Sunday, 5 January 2014

Hollywood still uses film

It might come as a surprise to know that the majority of major hollywood films are still shot using analog film. Inception, Dark Knight, Star Trek into the Darkness, Man of Steel are a small sample of movies still shot in film [link]. 

And at first glance you might think its silly to still use film, after all film productions is significantly more expensive. The film needs to be developed(creating the negatives) then turned into digital content via a film scanner, before they can add in any CGI. Not to mention the costs of developing the film alone to be displayed.

“It costs about $1,500 to print one copy of a movie on 35 mm film and ship it to theaters in its heavy metal canister. Multiply that by 4,000 copies — one for each movie on each screen in each multiplex around the country — and the numbers start to get ugly. By comparison, putting out a digital copy costs a mere $150.” [Link]

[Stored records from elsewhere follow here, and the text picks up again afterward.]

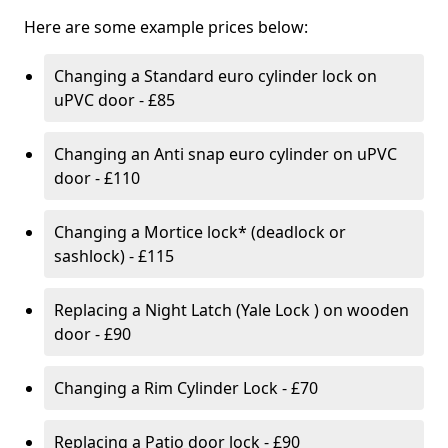
Here are some example prices below:
Changing a Standard euro cylinder lock on
uPVC door - £85
Changing an Anti snap euro cylinder on uPVC
door - £110
Changing a Mortice lock* (deadlock or
sashlock) - £115
Replacing a Night Latch (Yale Lock ) on wooden
door - £90
Changing a Rim Cylinder Lock - £70
Replacing a Patio door lock - £90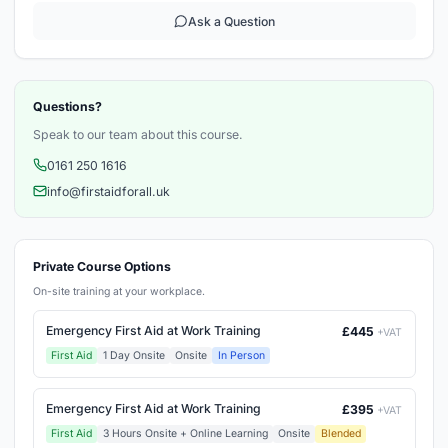
Ask a Question
Questions?
Speak to our team about this course.
0161 250 1616
info@firstaidforall.uk
Private Course Options
On-site training at your workplace.
Emergency First Aid at Work Training
£445
+VAT
First Aid
1 Day Onsite
Onsite
In Person
Emergency First Aid at Work Training
£395
+VAT
First Aid
3 Hours Onsite + Online Learning
Onsite
Blended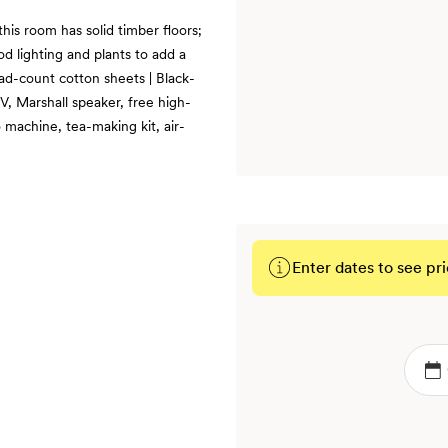
this room has solid timber floors;
od lighting and plants to add a
ead-count cotton sheets | Black-
, Marshall speaker, free high-
 machine, tea-making kit, air-
Enter dates to see pri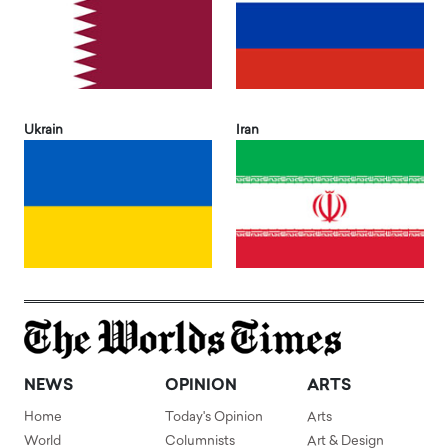
Ukrain
Iran
NEWS
OPINION
ARTS
Home
Today's Opinion
Arts
World
Columnists
Art & Design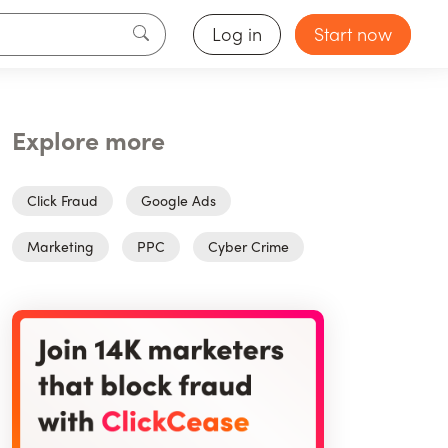
Log in
Start now
Explore more
Click Fraud
Google Ads
Marketing
PPC
Cyber Crime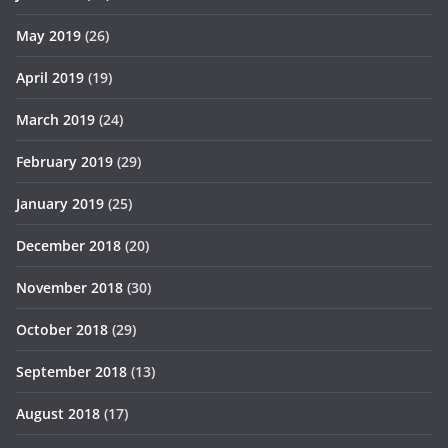
May 2019
(26)
April 2019
(19)
March 2019
(24)
February 2019
(29)
January 2019
(25)
December 2018
(20)
November 2018
(30)
October 2018
(29)
September 2018
(13)
August 2018
(17)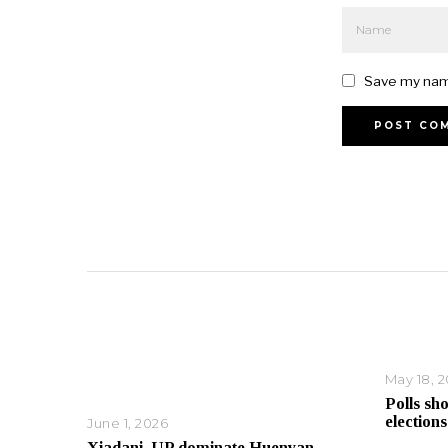
Save my name
May 18, 
Polls sh
elections
June 1, 2026
Xiadani, UP dominate Huenyan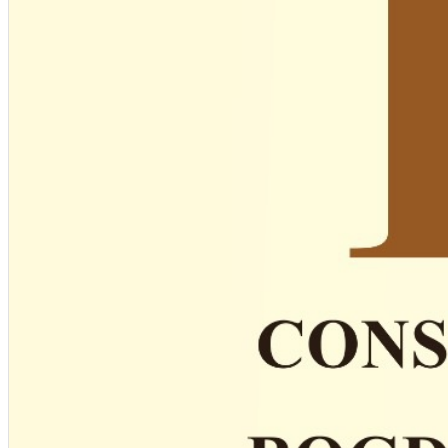
English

If film is more expensive and harder to work with, why do they still use it? One reason is that film is analog and is not really subject to resolution boundaries like digital. The reason why they can remaster Indiana Jones, Star Wars (4,5,6) and all those other old films to HD(1920x1080) is because all they have to do is rescan the negative at a higher resolution. Where as with digital you're stuck with the resolution you shot in. So when 4k(3840 x 2160) comes out the old movies will be rescanned at sold again and when 8k(7680 x 4320) comes out its the same process.

Of course there is a limit to how much resolution you can get out of an analog film. Theoretically all you have to do is:  ((lpm * w * 2) * (lpm * h * 2)) / 1 000 000 = Mega Pixel count [link]
Where:
lpm = lines per millimeter
w = width of film in millimeter
h = height of film in millimeter

So according to that a 35mm(academy ratio) film at 160 lines per millimeter would result in ((160 * 22 * 2) * (160 * 16 * 2))/ 1000000 = 36MP

This is of course assuming perfect conditions which never occurs in the real world. And other have done side by side comparisons between the two. It turns out that in practice 35mm film is about 9MP and if you take Kenrock Well's lie factor into account its 18MP [link]. Digital film cameras are not yet at that level, although the gap is narrowing and more films are being shot in Digital [link] such as the Hobbit shot using the RED digital camera.